[Start Dataset]

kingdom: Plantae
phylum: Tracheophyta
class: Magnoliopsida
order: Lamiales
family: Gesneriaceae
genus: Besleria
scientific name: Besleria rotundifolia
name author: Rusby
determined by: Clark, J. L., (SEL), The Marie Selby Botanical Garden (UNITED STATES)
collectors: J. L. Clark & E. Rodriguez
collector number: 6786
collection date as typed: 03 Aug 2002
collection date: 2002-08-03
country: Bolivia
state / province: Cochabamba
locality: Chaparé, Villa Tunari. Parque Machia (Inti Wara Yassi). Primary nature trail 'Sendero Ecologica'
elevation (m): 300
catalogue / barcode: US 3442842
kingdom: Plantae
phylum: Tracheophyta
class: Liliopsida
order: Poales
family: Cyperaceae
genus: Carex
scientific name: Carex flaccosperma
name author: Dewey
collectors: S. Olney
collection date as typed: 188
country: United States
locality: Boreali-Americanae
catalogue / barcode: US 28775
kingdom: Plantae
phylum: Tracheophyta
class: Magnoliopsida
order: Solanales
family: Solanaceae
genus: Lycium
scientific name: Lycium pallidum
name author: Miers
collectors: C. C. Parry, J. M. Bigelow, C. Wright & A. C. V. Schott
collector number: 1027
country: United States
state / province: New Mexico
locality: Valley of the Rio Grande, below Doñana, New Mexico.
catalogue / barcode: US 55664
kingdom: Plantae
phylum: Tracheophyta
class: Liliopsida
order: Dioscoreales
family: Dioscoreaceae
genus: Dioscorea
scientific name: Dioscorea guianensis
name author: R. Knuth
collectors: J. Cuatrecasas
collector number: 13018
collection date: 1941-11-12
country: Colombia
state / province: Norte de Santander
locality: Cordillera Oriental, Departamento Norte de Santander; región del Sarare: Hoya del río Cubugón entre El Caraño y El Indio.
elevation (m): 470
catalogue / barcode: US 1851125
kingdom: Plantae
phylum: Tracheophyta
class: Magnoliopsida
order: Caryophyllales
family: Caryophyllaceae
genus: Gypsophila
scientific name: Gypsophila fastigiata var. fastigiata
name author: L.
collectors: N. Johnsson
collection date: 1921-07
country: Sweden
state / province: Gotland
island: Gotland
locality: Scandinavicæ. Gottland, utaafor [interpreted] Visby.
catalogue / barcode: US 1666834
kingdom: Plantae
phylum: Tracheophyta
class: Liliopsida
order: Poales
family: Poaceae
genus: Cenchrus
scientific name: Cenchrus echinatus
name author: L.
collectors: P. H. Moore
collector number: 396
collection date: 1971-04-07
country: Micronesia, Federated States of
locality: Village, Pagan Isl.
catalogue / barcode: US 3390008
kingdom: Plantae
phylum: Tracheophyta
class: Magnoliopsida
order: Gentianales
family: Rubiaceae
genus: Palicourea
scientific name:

[End Dataset]

→ Request
Rewrite the listing with every "collectors" changed to "collected by", leaving everything else unchanged.

→ Exercise answer
kingdom: Plantae
phylum: Tracheophyta
class: Magnoliopsida
order: Lamiales
family: Gesneriaceae
genus: Besleria
scientific name: Besleria rotundifolia
name author: Rusby
determined by: Clark, J. L., (SEL), The Marie Selby Botanical Garden (UNITED STATES)
collected by: J. L. Clark & E. Rodriguez
collector number: 6786
collection date as typed: 03 Aug 2002
collection date: 2002-08-03
country: Bolivia
state / province: Cochabamba
locality: Chaparé, Villa Tunari. Parque Machia (Inti Wara Yassi). Primary nature trail 'Sendero Ecologica'
elevation (m): 300
catalogue / barcode: US 3442842
kingdom: Plantae
phylum: Tracheophyta
class: Liliopsida
order: Poales
family: Cyperaceae
genus: Carex
scientific name: Carex flaccosperma
name author: Dewey
collected by: S. Olney
collection date as typed: 188
country: United States
locality: Boreali-Americanae
catalogue / barcode: US 28775
kingdom: Plantae
phylum: Tracheophyta
class: Magnoliopsida
order: Solanales
family: Solanaceae
genus: Lycium
scientific name: Lycium pallidum
name author: Miers
collected by: C. C. Parry, J. M. Bigelow, C. Wright & A. C. V. Schott
collector number: 1027
country: United States
state / province: New Mexico
locality: Valley of the Rio Grande, below Doñana, New Mexico.
catalogue / barcode: US 55664
kingdom: Plantae
phylum: Tracheophyta
class: Liliopsida
order: Dioscoreales
family: Dioscoreaceae
genus: Dioscorea
scientific name: Dioscorea guianensis
name author: R. Knuth
collected by: J. Cuatrecasas
collector number: 13018
collection date: 1941-11-12
country: Colombia
state / province: Norte de Santander
locality: Cordillera Oriental, Departamento Norte de Santander; región del Sarare: Hoya del río Cubugón entre El Caraño y El Indio.
elevation (m): 470
catalogue / barcode: US 1851125
kingdom: Plantae
phylum: Tracheophyta
class: Magnoliopsida
order: Caryophyllales
family: Caryophyllaceae
genus: Gypsophila
scientific name: Gypsophila fastigiata var. fastigiata
name author: L.
collected by: N. Johnsson
collection date: 1921-07
country: Sweden
state / province: Gotland
island: Gotland
locality: Scandinavicæ. Gottland, utaafor [interpreted] Visby.
catalogue / barcode: US 1666834
kingdom: Plantae
phylum: Tracheophyta
class: Liliopsida
order: Poales
family: Poaceae
genus: Cenchrus
scientific name: Cenchrus echinatus
name author: L.
collected by: P. H. Moore
collector number: 396
collection date: 1971-04-07
country: Micronesia, Federated States of
locality: Village, Pagan Isl.
catalogue / barcode: US 3390008
kingdom: Plantae
phylum: Tracheophyta
class: Magnoliopsida
order: Gentianales
family: Rubiaceae
genus: Palicourea
scientific name:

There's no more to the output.